From the first line of the material through the line containing "andere Form der", restate everything word for word and nothing more.

<<<<

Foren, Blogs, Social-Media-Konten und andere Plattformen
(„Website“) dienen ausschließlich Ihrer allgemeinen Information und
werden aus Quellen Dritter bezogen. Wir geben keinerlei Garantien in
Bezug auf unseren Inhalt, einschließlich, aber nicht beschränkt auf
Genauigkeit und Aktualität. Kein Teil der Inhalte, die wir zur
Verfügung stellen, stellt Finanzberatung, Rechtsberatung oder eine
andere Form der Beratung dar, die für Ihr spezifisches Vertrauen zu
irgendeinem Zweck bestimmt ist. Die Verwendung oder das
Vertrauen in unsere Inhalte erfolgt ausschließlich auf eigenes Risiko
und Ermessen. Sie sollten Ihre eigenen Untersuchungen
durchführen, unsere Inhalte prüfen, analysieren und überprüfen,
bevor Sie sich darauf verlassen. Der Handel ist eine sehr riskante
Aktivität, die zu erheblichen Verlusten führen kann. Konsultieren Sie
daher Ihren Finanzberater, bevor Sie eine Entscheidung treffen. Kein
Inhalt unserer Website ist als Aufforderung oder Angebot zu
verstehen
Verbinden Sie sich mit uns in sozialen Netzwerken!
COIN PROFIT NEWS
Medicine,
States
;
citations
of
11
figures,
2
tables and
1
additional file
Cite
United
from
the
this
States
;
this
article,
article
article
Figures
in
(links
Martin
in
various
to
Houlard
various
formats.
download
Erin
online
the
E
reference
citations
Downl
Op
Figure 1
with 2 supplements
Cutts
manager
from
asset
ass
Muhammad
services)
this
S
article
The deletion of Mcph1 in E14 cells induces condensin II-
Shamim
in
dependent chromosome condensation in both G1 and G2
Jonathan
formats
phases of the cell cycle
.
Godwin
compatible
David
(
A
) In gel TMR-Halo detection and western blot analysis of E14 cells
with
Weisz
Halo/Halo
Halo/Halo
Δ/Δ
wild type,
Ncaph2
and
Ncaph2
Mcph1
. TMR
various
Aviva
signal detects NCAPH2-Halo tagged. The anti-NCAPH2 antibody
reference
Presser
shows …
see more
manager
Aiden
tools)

>>>>

RESULT OF THE TASK:
Foren, Blogs, Social-Media-Konten und andere Plattformen
(„Website“) dienen ausschließlich Ihrer allgemeinen Information und
werden aus Quellen Dritter bezogen. Wir geben keinerlei Garantien in
Bezug auf unseren Inhalt, einschließlich, aber nicht beschränkt auf
Genauigkeit und Aktualität. Kein Teil der Inhalte, die wir zur
Verfügung stellen, stellt Finanzberatung, Rechtsberatung oder eine
andere Form der Beratung dar, die für Ihr spezifisches Vertrauen zu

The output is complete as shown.